Personal story without getting into particulars as a departmental CIO

I have a lot of component CIOs and there was an issue at one of the components where the
CIO for that component was afraid to talk to his leadership.

I did it.

It shouldn’t be like that.

You need to do it.

And once I talked to the leadership, you could see it in their faces, the surprise, but
they also realized, well, we have to do something.

So you’re right, it’s hard to break glass, but you need to do it.

I did it respectfully.

I did it simply.

And we got on to fixing the thing.

I think I’ve told many board directors that when you’re sitting at the table, you need to
create an environment that is conducive to open discussion.

If you as a board director are sitting trying to catch somebody doing something wrong and
you create an environment that restricts free dialogue, you are a problem.

You’re creating issues for that board.

It needs to be conducive.

It needs to be collaborative.

And again, we all want the same objective, right?

We want the company to be successful.

We want to minimize risk, we want to delight our customers.

That’s what we should be doing as a company.

Board has an oversight responsibility.

The CISO has an execution responsibility.

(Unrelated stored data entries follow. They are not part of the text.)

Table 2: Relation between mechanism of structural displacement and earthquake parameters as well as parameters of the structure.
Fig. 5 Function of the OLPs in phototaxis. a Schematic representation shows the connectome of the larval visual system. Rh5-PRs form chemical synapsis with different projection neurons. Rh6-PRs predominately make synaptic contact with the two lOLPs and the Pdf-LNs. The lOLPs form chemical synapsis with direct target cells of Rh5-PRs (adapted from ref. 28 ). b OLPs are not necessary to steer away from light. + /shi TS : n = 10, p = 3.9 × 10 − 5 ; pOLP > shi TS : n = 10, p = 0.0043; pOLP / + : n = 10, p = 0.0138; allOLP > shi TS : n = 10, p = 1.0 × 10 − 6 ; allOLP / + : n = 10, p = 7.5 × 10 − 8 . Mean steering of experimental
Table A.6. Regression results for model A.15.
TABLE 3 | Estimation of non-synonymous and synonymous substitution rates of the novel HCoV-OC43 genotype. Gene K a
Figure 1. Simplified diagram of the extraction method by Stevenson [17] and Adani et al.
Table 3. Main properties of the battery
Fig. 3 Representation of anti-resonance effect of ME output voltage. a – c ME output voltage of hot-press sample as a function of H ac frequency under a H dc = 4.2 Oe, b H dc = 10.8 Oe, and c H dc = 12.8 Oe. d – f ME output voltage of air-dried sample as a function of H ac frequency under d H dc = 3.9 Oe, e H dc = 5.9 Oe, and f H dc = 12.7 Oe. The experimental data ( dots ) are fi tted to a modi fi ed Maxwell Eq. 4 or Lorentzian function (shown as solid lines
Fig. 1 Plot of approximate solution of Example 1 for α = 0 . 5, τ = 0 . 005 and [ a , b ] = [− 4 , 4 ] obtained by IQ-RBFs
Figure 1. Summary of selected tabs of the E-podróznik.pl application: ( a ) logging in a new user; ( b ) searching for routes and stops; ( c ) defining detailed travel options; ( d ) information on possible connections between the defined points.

But together, you’ve got to create an environment that allows that to happen.

And if you are not creating that environment as a board director, you need to go somewhere
else.

But we need to communicate risks and mitigate the risks.

Correct.

and together we’re the team.

And we need to do it in a delightful way, because I like that word.

Delightful.

Well, this has been so much fun to talk to both of you, John, Shawn, thank you.

And that is the conclusion of our SHIFT podcast.

I’m Melissa Hathaway, and this was Communicating Cyber Risk in the Boardroom.